MLB Totals Betting: Braves Top List of 'Under' Clubs
by Robert Ferringo - 04/30/2009
Atlanta's Turner field has gone from being "The Launching Pad" to "The Lily Pad".
The Braves can't score. I almost feel like they won't or simply don't want to score, but then I realize that's about as ridiculous as John Rocker or public education in Georgia. But the fact of the matter is that the Braves are an 'under' team in a league full of teams that can't stop scoring and giving up runs, and I don't see that changing any time soon.
Atlanta started the year with a power-packed lineup that came out firing. They started off 5-1 while averaging 6.33 runs per game through their first two series. However, since April 14 the Braves have played 15 games and have scored more than four runs just twice. They are 4-8-1 against the total during that stretch and were it not for their still-shaky bullpen I'm not sure if they would have gone 'over' more than twice during that span.
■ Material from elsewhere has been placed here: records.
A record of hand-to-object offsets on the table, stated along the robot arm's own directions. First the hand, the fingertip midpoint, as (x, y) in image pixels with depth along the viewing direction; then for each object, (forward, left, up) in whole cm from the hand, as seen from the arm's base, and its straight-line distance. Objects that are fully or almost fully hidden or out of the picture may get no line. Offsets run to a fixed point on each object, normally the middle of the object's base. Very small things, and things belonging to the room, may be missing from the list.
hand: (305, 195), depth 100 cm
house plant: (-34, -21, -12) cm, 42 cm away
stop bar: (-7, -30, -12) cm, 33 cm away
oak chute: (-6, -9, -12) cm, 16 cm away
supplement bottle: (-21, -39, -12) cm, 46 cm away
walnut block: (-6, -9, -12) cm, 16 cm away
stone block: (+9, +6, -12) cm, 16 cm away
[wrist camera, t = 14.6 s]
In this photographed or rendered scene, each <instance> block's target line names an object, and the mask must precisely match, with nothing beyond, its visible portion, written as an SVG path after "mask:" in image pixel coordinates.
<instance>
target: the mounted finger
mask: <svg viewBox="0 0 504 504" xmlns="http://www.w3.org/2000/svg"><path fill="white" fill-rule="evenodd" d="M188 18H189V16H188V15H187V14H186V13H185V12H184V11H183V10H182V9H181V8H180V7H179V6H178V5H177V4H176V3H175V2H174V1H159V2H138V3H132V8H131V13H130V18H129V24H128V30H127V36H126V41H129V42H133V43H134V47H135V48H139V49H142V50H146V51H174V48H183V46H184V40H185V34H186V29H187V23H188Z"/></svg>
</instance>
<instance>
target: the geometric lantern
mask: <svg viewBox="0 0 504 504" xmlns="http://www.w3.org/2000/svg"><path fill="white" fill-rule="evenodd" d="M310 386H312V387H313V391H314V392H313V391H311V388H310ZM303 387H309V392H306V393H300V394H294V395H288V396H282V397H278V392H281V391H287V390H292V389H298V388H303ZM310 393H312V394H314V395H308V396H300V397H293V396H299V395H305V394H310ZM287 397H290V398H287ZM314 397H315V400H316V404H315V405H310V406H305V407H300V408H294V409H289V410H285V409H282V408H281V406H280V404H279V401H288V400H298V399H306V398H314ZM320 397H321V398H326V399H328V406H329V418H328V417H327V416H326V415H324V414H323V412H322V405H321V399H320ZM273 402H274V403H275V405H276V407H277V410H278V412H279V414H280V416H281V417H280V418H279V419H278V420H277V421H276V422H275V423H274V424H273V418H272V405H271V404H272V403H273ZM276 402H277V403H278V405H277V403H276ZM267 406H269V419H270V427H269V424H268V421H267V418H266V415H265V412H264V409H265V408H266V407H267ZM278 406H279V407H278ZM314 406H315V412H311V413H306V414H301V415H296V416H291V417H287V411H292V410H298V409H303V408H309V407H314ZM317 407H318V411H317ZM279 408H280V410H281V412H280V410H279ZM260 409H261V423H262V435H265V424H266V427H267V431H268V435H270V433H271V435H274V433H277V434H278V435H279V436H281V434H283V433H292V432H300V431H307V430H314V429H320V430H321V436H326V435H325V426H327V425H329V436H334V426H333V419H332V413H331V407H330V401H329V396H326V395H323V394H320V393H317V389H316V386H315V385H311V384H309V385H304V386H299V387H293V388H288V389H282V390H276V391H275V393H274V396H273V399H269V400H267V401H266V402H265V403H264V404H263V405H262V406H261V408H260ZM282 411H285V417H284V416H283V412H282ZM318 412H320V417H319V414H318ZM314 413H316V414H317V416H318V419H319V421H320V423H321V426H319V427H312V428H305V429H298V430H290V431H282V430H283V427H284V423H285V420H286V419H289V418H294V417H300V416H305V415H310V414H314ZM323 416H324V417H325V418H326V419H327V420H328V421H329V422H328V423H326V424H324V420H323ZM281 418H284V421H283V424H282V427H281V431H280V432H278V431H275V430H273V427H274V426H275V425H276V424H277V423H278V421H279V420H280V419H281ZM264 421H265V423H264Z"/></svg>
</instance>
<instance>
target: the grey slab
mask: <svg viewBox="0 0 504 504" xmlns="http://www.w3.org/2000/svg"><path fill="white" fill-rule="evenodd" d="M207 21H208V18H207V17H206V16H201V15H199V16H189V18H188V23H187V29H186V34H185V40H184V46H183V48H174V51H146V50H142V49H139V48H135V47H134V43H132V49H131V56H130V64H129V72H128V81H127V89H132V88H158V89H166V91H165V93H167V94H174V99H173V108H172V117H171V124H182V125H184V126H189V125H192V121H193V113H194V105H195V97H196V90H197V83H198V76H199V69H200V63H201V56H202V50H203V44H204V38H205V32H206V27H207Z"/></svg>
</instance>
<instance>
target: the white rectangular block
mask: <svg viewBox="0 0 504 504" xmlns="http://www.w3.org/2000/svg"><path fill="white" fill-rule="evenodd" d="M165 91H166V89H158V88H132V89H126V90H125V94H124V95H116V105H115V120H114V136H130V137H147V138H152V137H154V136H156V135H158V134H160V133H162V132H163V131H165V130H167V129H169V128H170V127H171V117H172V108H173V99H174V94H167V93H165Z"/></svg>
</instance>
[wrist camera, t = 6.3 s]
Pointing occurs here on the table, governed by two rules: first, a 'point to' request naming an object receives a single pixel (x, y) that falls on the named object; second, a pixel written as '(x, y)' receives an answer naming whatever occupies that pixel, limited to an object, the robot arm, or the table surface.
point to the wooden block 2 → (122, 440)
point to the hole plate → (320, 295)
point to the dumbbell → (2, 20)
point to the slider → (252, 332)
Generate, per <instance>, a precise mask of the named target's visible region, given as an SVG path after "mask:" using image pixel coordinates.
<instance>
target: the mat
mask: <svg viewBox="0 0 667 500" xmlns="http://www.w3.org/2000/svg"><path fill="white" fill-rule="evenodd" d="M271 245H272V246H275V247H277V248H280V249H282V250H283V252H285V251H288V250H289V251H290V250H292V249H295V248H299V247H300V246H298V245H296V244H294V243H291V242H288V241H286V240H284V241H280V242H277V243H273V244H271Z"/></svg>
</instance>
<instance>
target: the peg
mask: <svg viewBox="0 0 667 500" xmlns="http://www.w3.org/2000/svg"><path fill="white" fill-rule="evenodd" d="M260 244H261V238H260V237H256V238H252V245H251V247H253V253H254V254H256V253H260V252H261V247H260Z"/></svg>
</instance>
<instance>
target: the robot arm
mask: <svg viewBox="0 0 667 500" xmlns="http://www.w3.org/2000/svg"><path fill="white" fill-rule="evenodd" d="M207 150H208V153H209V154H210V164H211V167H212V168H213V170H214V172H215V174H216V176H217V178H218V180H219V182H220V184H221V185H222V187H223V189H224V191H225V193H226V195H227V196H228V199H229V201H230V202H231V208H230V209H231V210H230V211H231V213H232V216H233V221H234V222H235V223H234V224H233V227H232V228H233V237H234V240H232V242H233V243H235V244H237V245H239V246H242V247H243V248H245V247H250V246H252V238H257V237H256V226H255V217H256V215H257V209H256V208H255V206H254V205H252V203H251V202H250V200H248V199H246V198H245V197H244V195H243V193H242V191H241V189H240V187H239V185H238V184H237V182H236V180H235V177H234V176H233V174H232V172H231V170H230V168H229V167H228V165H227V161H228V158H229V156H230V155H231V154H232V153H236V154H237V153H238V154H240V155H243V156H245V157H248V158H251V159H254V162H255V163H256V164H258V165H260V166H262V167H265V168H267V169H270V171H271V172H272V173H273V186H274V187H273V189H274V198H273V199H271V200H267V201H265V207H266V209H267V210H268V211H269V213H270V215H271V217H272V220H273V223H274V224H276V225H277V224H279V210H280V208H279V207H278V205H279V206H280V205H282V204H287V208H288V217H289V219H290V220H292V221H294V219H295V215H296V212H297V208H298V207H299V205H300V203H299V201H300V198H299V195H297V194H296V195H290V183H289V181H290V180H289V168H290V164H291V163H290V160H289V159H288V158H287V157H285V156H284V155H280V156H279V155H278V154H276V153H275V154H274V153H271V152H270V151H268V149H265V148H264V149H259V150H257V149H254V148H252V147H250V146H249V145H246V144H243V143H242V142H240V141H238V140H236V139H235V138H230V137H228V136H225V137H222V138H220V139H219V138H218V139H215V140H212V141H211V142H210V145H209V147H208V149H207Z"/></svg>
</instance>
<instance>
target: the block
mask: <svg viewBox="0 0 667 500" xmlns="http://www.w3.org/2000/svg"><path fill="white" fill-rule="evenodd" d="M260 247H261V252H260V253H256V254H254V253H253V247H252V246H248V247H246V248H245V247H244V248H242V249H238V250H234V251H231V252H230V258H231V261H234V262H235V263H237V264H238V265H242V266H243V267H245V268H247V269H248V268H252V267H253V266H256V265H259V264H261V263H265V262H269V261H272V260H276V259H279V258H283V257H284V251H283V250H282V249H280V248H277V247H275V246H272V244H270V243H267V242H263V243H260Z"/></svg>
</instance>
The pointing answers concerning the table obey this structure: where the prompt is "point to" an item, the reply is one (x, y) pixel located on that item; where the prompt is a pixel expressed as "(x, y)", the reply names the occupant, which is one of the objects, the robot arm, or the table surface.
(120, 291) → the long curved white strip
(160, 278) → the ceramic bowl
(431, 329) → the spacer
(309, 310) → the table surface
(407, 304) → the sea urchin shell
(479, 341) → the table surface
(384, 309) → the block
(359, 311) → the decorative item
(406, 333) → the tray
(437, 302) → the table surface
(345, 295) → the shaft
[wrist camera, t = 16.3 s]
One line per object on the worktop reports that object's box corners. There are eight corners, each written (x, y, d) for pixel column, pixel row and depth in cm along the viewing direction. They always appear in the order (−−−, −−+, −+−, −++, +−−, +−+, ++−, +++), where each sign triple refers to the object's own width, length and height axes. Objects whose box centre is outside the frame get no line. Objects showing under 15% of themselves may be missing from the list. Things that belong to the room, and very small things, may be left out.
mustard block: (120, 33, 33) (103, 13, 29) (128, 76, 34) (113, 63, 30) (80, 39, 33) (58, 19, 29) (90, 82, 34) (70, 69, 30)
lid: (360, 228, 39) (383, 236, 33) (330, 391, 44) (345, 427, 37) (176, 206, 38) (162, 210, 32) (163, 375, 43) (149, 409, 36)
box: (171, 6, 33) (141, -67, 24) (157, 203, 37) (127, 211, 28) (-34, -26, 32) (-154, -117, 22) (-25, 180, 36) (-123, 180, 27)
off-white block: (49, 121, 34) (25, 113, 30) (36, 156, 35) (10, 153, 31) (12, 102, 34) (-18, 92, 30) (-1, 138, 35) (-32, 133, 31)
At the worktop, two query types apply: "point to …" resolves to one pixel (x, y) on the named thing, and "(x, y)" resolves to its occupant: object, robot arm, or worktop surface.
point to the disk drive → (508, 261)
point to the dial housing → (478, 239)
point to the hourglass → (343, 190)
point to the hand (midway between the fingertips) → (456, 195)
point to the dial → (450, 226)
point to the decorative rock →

The team is No 27 in runs scored with just 85 through 21 games and they are No. 21 in hitting at just .257.
Injuries have been the primary culprit in Atlanta's wayward offense. First, it was an injury to Chipper Jones that sidelined the Hall of Fame slugger for five games. Next came the mysterious eye injury to cleanup hitter Brian McCann, who had been off to a rip-roaring start. Throw in the predictably gimpy Garrett Anderson and his litany of ailments, as well as three missed games from Yunel Escobar, and that's half of the players that were in Atlanta's Opening Day lineup that have missed time and will continue to miss time.
"You can do without one person in the lineup, but when you get two or three people out, it starts getting tough and you start pressing to score runs," right fielder Jeff Francoeur said in published reports. "You can't do that, not in this game."
The latest scoring lull seems to be rock bottom of a three-year downturn that has seen the Braves go from being one of the best offenses in the Major Leagues to one of the least reliable lineups you can find. In 2006 the Braves were No. 5 in the league in runs and were the No. 1 team against the total that year. They slid to No. 9 in runs in 2007 and were a pedestrian No. 16 in runs last year, sliding down to the No. 23 team against the total in 2008. This year their 8-12-1 O/U mark is third worst in the Majors.
The other side of the Braves 'under' coin has been that their offseason pitching acquisitions have worked. (Someone tell the Yankees that they could have had twice the staff at a quarter of the price!) Atlanta has rectified the problems with its rotation and has both the No. 7 team ERA in the league while also being No. 3 in quality starts at 12.
So it's just that easy - take a hobbled lineup and some strong starting pitching and you have an 'under' machine. What is most striking about Atlanta's failures against the total is that the league, as a whole, is topping the total at a healthy 54.3 percent clip.
Here are three other teams that are having trouble getting men across the plate and have become strong 'under' bets:
Houston (6-15-2 vs. total)
With a lineup including Miggy Tejeda, Lance Berkman, Carlos Lee, Pudge Rodriguez, et. al and a rotation full of washouts and has-beens you would expect the Astros to be sailing past totals left and right. Quite naturally, the opposite has occurred. Houston has scored the third fewest runs in the Majors while allowing the eighth fewest runs. This was a similar problem the 'Stros had last year with their offense: everyone seems to be standing around waiting for someone else to get the job done. Houston was the league's second best 'under' wager last year at 67-89-5 (57.1 percent on the 'under') and from what I've seen this season that won't be changing anytime soon.
Cincinnati (9-12 vs. total)
The Reds have one of the best rotations in the National League and are trotting out five guys that give them a chance to win every day. However, the offense hasn't held up its end of the bargain. The Reds have mustered the fourth fewest runs in the Majors. The main reason has been the struggles of cleanup hitter Brandon Phillips (.188 average) as well as Edwin Encarnacion (.127). Until these two veterans get going this offense is going to remain the Big Dead Machine.
Kansas City (8-13 vs. total)
Once again, this is about great starting pitching and an underachieving lineup from which big things were expected. Behind the stellar work of Zack Greinke, the Royals have the league's No. 3 overall ERA, they are No. 1 in WHIP, and they have the most quality starters of any team in The Bigs. The offense has been very slow to get off the ground, with an injury to cleanup hitter Jose Guillen helping to stifle the attack. I believe that the Royals pitching is going to slide a bit because I don't expect the back end of their rotation to hold up for the full season. They are just 3-6 against the total on the road. I will look for that trend to continue as well.